** WRITTEN PROBLEM **
Count the lines in the entries below that contain the string "qCreatedBy". Reply with the number only.

[Entries in a dataset]
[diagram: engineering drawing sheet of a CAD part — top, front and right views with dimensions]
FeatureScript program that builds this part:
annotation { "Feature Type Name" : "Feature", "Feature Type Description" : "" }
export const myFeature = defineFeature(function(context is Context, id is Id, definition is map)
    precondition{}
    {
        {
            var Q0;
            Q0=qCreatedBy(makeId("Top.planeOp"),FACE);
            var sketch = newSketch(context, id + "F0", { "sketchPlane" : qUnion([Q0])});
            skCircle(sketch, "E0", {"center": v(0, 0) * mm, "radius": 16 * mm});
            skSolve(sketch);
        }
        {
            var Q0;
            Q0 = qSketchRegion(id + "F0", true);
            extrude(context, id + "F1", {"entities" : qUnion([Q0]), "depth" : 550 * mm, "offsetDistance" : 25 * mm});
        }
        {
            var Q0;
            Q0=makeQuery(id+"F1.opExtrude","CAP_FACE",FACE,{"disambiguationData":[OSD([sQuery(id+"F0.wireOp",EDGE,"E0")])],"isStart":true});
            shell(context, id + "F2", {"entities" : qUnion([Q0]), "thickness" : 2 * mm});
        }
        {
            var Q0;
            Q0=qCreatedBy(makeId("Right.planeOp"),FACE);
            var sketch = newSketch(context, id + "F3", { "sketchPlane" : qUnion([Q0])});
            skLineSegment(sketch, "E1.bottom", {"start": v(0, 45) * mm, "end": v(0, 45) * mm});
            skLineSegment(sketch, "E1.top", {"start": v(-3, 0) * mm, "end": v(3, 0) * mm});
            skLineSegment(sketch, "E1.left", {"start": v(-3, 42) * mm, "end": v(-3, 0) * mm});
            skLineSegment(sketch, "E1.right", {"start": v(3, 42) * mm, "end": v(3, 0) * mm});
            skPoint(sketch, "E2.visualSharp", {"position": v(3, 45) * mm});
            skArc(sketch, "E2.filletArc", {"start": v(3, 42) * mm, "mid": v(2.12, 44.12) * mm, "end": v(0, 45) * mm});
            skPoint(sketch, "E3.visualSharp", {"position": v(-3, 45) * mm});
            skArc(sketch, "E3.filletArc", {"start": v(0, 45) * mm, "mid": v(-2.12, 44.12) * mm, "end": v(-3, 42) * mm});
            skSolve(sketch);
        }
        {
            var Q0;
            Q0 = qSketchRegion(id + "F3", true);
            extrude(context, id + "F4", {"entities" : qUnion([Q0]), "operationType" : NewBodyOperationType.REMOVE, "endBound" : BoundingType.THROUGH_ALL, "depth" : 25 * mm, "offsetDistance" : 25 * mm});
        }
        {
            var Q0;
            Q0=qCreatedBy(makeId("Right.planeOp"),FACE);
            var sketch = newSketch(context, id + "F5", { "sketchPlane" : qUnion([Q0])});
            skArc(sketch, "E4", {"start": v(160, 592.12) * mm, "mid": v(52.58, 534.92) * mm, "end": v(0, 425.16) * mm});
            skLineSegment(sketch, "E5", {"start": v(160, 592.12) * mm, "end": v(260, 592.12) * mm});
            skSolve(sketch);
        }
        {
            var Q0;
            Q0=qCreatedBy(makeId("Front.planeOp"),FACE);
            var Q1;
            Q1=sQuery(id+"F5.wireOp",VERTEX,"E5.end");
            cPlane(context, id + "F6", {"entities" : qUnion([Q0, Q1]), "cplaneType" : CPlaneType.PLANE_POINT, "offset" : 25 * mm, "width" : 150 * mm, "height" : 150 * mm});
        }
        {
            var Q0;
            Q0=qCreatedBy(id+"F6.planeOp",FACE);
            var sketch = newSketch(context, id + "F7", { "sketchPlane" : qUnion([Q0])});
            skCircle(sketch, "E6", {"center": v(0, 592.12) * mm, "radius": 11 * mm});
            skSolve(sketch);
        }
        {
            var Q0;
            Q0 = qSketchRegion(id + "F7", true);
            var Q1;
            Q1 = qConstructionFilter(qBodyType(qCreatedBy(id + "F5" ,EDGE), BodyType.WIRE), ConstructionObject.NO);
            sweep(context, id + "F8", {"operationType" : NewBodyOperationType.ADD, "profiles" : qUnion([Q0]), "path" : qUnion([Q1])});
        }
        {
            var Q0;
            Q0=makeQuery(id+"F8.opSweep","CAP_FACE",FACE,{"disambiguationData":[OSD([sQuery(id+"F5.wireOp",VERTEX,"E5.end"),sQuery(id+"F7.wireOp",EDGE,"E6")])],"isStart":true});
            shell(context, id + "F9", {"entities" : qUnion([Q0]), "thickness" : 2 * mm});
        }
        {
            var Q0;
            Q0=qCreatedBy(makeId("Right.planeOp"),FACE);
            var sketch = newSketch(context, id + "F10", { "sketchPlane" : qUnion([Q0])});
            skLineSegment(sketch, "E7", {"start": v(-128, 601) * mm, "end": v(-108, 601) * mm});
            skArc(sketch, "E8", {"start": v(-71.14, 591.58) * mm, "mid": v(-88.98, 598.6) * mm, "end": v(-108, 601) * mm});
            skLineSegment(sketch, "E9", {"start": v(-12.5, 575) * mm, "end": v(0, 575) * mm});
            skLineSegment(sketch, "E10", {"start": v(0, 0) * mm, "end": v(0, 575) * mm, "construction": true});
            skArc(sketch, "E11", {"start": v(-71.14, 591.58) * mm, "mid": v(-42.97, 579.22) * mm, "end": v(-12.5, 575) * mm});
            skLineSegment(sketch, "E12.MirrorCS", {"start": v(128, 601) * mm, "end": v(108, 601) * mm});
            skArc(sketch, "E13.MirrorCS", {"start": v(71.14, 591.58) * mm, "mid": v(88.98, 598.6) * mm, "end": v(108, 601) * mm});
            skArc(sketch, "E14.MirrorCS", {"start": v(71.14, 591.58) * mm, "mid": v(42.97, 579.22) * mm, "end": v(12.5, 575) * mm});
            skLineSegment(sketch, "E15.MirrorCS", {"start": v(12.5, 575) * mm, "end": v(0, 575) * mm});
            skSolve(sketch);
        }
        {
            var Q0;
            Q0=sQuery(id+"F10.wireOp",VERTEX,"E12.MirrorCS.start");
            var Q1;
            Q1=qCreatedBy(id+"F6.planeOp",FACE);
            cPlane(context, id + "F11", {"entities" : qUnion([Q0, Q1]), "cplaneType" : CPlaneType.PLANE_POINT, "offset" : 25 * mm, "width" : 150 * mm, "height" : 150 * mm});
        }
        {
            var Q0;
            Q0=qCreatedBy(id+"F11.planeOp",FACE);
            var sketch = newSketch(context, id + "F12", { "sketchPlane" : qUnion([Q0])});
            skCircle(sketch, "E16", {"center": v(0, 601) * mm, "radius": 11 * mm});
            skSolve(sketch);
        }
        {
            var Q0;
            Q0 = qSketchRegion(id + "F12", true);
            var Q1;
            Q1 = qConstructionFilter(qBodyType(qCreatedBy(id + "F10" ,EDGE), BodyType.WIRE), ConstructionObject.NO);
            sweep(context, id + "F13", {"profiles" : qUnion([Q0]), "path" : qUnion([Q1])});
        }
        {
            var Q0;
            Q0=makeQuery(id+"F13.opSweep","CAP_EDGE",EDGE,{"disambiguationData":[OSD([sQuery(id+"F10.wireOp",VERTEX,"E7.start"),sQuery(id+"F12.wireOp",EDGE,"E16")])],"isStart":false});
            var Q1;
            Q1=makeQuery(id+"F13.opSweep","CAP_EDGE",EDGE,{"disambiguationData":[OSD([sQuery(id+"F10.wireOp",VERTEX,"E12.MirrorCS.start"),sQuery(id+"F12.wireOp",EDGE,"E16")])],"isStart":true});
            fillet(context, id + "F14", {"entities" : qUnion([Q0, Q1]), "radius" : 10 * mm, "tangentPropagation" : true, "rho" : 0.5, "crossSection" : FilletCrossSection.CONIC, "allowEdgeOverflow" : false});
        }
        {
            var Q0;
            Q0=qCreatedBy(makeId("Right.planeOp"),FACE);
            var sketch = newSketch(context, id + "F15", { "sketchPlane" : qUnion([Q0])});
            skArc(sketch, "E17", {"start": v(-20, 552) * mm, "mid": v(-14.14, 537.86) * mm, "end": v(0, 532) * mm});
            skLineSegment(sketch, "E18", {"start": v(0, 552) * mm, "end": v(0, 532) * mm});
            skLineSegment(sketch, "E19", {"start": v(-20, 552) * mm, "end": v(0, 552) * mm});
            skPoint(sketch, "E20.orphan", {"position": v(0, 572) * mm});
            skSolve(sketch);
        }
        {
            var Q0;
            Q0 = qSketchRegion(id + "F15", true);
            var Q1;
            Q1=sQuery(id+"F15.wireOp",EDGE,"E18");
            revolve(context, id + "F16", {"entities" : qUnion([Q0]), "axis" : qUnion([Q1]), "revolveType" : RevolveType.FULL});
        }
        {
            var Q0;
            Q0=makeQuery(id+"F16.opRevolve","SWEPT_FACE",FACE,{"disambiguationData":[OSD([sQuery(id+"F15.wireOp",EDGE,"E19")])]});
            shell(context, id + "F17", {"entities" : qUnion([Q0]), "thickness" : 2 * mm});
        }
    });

** REPLY **
11